» **Что нужно сделать**: Скопируйте из отрывка об Эдуарде Асадове всё, что идет от слов «А еще был поэт» вниз до слов «сердце, в яблочко!» включительно.

==== Отрывок для чтения

А еще был поэт совершенно отдельный — Эдуард Асадов. Из военного поколения, фронтовик, доброволец, ослепший после тяжелого ранения, всю жизнь носил черную полумаску на месте глаз. Асадова критика не считала человеком и в упор отказывала во всем: писал стихи примитивные, пошлые, поверхностно-нравоучительные, и вообще ни разу не поэт. И вы знаете, все это правда. За исключением одного: он был поэт! Несмотря на свою гомеровскую слепоту, несмотря на свою назидательность школьного учителя, несмотря на формальную примитивность своих виршей на уровне графомании. Он был кумиром восьмиклассниц и пэтэушниц, столь же неискушенных в поэзии, сколь тянущихся к красоте своими трогательно-примитивными душами. И вообще его очень любила масса людей, для которых поэзия — это было слишком сложно, а вот зарифмованные благие пожелания и добрые нравоучения — в самый раз, в сердце, в яблочко!

«Стихи о рыжей дворняге» исполняли в середине шестидесятых на всех школьных вечерах буквально: «Труп волны снесли под коряги… Старик! Ты не знаешь природы: ведь может тело дворняги, а сердце чистейшей породы!» А уж «Ночь» девочки просто переписывали, сборников-то тиражами стотысячными достойными-массовыми было не достать, с продавщицами дружили, из-под прилавка покупали, время было такое — «Эх, знать бы ей, чуять душой, что в гордости, может, и сила, что гордость еще ни одной девчонке не повредила. И может, все вышло не так бы, случись эта ночь после свадьбы».

========
==== Записи набора данных

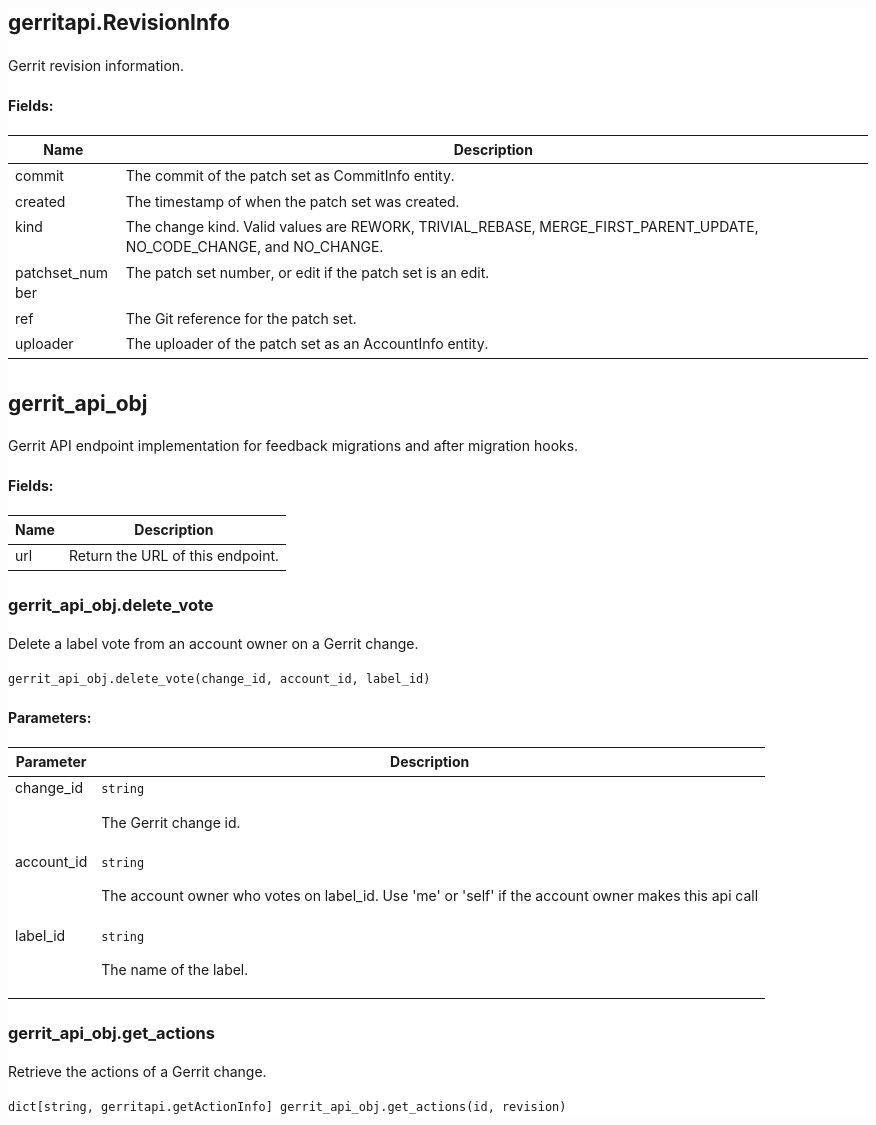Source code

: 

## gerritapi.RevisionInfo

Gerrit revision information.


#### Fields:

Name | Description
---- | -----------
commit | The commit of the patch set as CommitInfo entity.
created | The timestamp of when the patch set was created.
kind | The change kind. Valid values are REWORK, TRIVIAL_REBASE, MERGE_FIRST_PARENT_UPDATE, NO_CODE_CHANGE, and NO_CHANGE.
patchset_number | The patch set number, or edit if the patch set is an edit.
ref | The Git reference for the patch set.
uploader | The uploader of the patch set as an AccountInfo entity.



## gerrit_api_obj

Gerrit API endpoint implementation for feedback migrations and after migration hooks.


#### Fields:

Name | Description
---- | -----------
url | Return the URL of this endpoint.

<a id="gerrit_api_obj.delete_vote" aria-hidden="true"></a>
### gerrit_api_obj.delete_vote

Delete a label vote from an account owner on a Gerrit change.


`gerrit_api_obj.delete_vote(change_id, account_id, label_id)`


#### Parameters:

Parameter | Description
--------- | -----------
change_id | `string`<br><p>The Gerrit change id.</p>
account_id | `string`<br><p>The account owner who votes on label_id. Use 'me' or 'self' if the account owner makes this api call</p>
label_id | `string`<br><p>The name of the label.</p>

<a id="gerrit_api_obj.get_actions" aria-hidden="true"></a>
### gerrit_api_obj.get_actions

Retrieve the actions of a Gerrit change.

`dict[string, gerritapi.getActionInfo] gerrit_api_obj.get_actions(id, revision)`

========

» **Ответ к заданию**:
А еще был поэт совершенно отдельный — Эдуард Асадов. Из военного поколения, фронтовик, доброволец, ослепший после тяжелого ранения, всю жизнь носил черную полумаску на месте глаз. Асадова критика не считала человеком и в упор отказывала во всем: писал стихи примитивные, пошлые, поверхностно-нравоучительные, и вообще ни разу не поэт. И вы знаете, все это правда. За исключением одного: он был поэт! Несмотря на свою гомеровскую слепоту, несмотря на свою назидательность школьного учителя, несмотря на формальную примитивность своих виршей на уровне графомании. Он был кумиром восьмиклассниц и пэтэушниц, столь же неискушенных в поэзии, сколь тянущихся к красоте своими трогательно-примитивными душами. И вообще его очень любила масса людей, для которых поэзия — это было слишком сложно, а вот зарифмованные благие пожелания и добрые нравоучения — в самый раз, в сердце, в яблочко!